Because besides the issue of who is getting funding to start these ventures — something women and people of color in tech could probably go on about all day — we see fairly clearly that these powerful white men are proceeding to staff up with more people who look like them. To be clear: Hiring 30% white women isn’t the same as having a diverse staff. Nor is hiring white dudes from “different backgrounds,” as much as Nate Silver would like that to be so. (Here is where I note that Ezra and his Vox co-founder Matt Yglesias are friends of mine — and I’ve talked to them both about the stuff I’m saying here. It’s also important to note that their third co-founder, Melissa Bell, is a woman.)
In fact, “diversity” doesn’t stop at hiring one person who represents each so-called different viewpoint, be it race or gender or sexual orientation or political leaning. Any newsroom in which the black staffer is expected to speak up for blackness while the white staffers only have to speak for themselves is a newsroom that’s failing.
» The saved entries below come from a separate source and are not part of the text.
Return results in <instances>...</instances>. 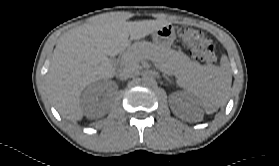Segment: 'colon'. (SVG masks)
<instances>
[{"instance_id": "obj_1", "label": "colon", "mask_w": 279, "mask_h": 166, "mask_svg": "<svg viewBox=\"0 0 279 166\" xmlns=\"http://www.w3.org/2000/svg\"><path fill=\"white\" fill-rule=\"evenodd\" d=\"M182 44L188 48L193 57L208 64H216L217 57L212 42L198 29L181 27L178 30Z\"/></svg>"}]
</instances>
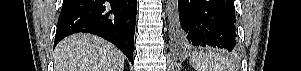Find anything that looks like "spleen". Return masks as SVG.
Returning a JSON list of instances; mask_svg holds the SVG:
<instances>
[{
  "label": "spleen",
  "instance_id": "3e777b00",
  "mask_svg": "<svg viewBox=\"0 0 301 71\" xmlns=\"http://www.w3.org/2000/svg\"><path fill=\"white\" fill-rule=\"evenodd\" d=\"M196 71H234L235 63L229 57L213 52H200L190 57Z\"/></svg>",
  "mask_w": 301,
  "mask_h": 71
}]
</instances>
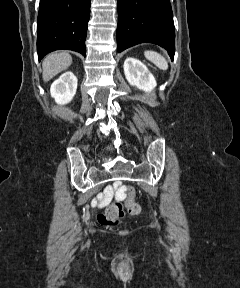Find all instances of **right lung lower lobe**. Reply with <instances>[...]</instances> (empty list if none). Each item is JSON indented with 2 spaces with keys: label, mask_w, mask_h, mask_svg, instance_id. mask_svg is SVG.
<instances>
[{
  "label": "right lung lower lobe",
  "mask_w": 240,
  "mask_h": 288,
  "mask_svg": "<svg viewBox=\"0 0 240 288\" xmlns=\"http://www.w3.org/2000/svg\"><path fill=\"white\" fill-rule=\"evenodd\" d=\"M90 3L91 0H40L37 19L39 59L59 49L86 55Z\"/></svg>",
  "instance_id": "right-lung-lower-lobe-1"
}]
</instances>
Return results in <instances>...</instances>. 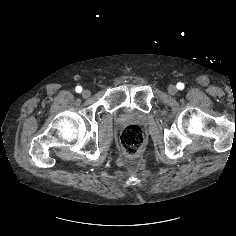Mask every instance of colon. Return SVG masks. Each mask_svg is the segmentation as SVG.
Listing matches in <instances>:
<instances>
[{
	"mask_svg": "<svg viewBox=\"0 0 236 236\" xmlns=\"http://www.w3.org/2000/svg\"><path fill=\"white\" fill-rule=\"evenodd\" d=\"M120 142L128 156L138 154L145 143L143 130L137 125L127 126L121 133Z\"/></svg>",
	"mask_w": 236,
	"mask_h": 236,
	"instance_id": "colon-1",
	"label": "colon"
}]
</instances>
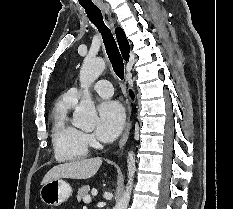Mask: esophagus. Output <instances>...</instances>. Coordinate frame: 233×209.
Instances as JSON below:
<instances>
[{
  "label": "esophagus",
  "mask_w": 233,
  "mask_h": 209,
  "mask_svg": "<svg viewBox=\"0 0 233 209\" xmlns=\"http://www.w3.org/2000/svg\"><path fill=\"white\" fill-rule=\"evenodd\" d=\"M101 8L104 10V12L110 16L111 15V12H110V8L109 6H101ZM130 130H131V113L129 114L128 116V119H127V123H126V127H125V130H124V133L119 141V149L122 150L127 139H128V136H129V133H130Z\"/></svg>",
  "instance_id": "esophagus-1"
}]
</instances>
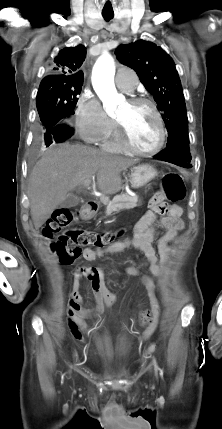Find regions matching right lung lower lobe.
Here are the masks:
<instances>
[{"label": "right lung lower lobe", "instance_id": "right-lung-lower-lobe-1", "mask_svg": "<svg viewBox=\"0 0 222 429\" xmlns=\"http://www.w3.org/2000/svg\"><path fill=\"white\" fill-rule=\"evenodd\" d=\"M74 133V130L69 126L68 122L59 123L45 132V144L49 146L52 142L61 143L69 139Z\"/></svg>", "mask_w": 222, "mask_h": 429}]
</instances>
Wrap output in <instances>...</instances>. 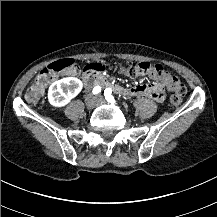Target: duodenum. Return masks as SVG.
Listing matches in <instances>:
<instances>
[{"label":"duodenum","mask_w":217,"mask_h":217,"mask_svg":"<svg viewBox=\"0 0 217 217\" xmlns=\"http://www.w3.org/2000/svg\"><path fill=\"white\" fill-rule=\"evenodd\" d=\"M83 83L86 88L91 89L97 86H103L106 90L116 94H129L130 90L118 84L111 83L108 79L99 74L96 70H88L83 76Z\"/></svg>","instance_id":"410a0bca"}]
</instances>
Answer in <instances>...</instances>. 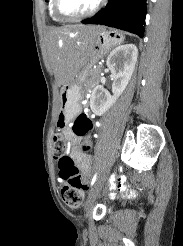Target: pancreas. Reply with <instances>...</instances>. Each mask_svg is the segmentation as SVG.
<instances>
[{"label":"pancreas","instance_id":"cf45deb5","mask_svg":"<svg viewBox=\"0 0 183 246\" xmlns=\"http://www.w3.org/2000/svg\"><path fill=\"white\" fill-rule=\"evenodd\" d=\"M98 72H99V69H92L90 73H91V75H93V74H96Z\"/></svg>","mask_w":183,"mask_h":246}]
</instances>
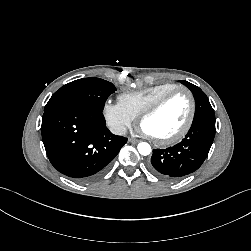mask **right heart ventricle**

Getting to that level of diversity takes work. It’s something BuzzFeed is OK at — and we’re working on improving. The undercurrent to much of the criticism of Silver and Klein et al. is an assumption that it’s easy to hire a diverse staff if you try, but white dudes just aren’t trying. I’m not a white dude, so I can only speak to the first part of that sentence, as someone who’s done a fair amount of hiring in my year at BuzzFeed. So here goes: It actually isn’t easy to build a diverse newsroom.
And there’s no way it could be. The main reasons are inherent to the structure of the news industry and the networks of the journalists and editors doing the hiring.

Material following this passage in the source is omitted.